:: DATA RECORDS ::
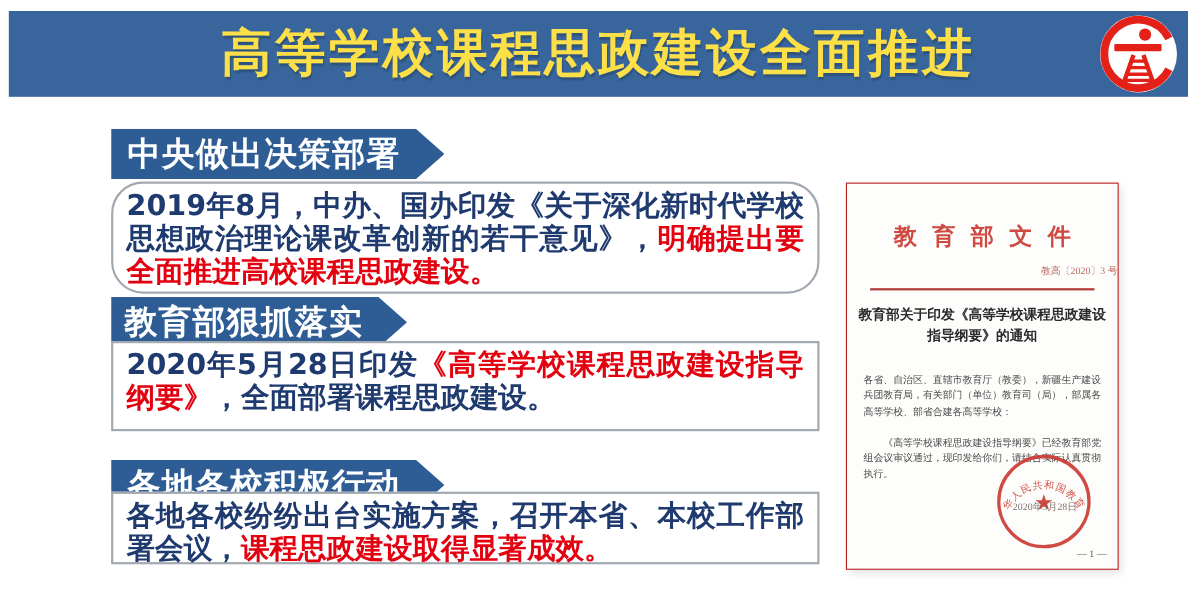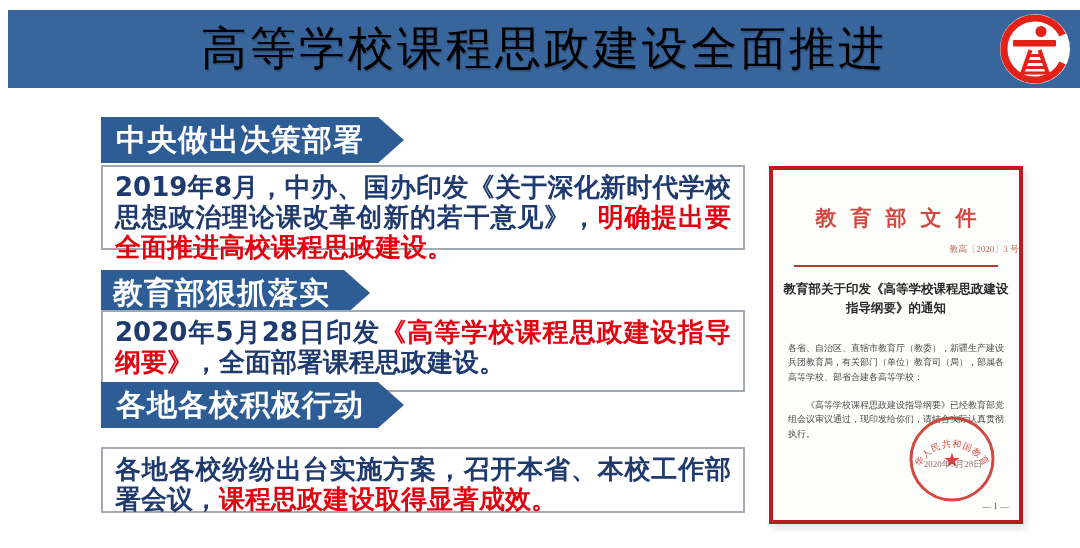--- a/index.html
+++ b/index.html
@@ -9,7 +9,7 @@
   
   .banner{position:absolute;left:8px;top:10px;width:1072px;height:78px;background:#38659b;
           display:flex;align-items:center;justify-content:center;}
-  .banner-title{color:#000000;font-size:46px;font-weight:normal;letter-spacing:3px;
+  .banner-title{color:#fde047;font-size:46px;font-weight:bold;letter-spacing:3px;
                 text-shadow:1px 2px 1px rgba(0,0,0,0.18);white-space:nowrap;}
   .logo{position:absolute;right:9px;top:13px;width:72px;height:72px;}
 

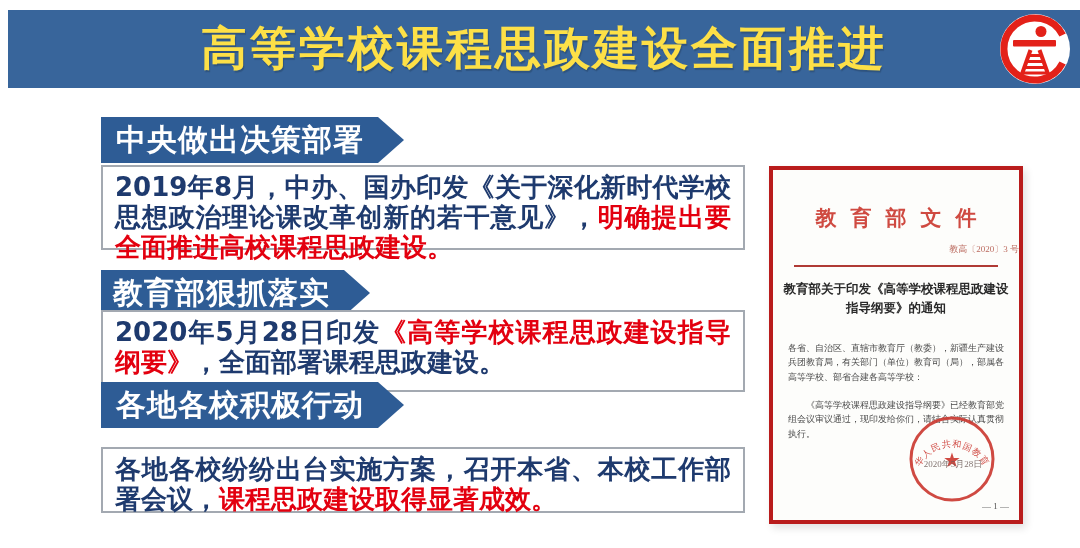--- a/index.html
+++ b/index.html
@@ -25,7 +25,7 @@
   .body-box{position:absolute;left:101px;width:644px;background:#ffffff;
             border:2px solid #a3a9b1;box-sizing:border-box;padding:5px 12px 0 12px;
             font-size:26px;font-weight:bold;line-height:30px;color:#1e3a6e;text-align:justify;}
-  #box1{top:165px;height:85px;}
+  #box1{top:165px;height:102px;border-radius:29px;}
   #box2{top:310px;height:82px;}
   #box3{top:447px;height:66px;}
   .red{color:#e3000f;}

:: EXERCISE GOAL ::
All records above are to be printed exactly, minus the pictures they contain.

:: WRITTEN SOLUTION ::
--- a/index.html
+++ b/index.html
@@ -9,7 +9,7 @@
   
   .banner{position:absolute;left:8px;top:10px;width:1072px;height:78px;background:#38659b;
           display:flex;align-items:center;justify-content:center;}
-  .banner-title{color:#000000;font-size:46px;font-weight:normal;letter-spacing:3px;
+  .banner-title{color:#fde047;font-size:46px;font-weight:bold;letter-spacing:3px;
                 text-shadow:1px 2px 1px rgba(0,0,0,0.18);white-space:nowrap;}
   .logo{position:absolute;right:9px;top:13px;width:72px;height:72px;}
 

--- a/index.html
+++ b/index.html
@@ -25,7 +25,7 @@
   .body-box{position:absolute;left:101px;width:644px;background:#ffffff;
             border:2px solid #a3a9b1;box-sizing:border-box;padding:5px 12px 0 12px;
             font-size:26px;font-weight:bold;line-height:30px;color:#1e3a6e;text-align:justify;}
-  #box1{top:165px;height:85px;}
+  #box1{top:165px;height:102px;border-radius:29px;}
   #box2{top:310px;height:82px;}
   #box3{top:447px;height:66px;}
   .red{color:#e3000f;}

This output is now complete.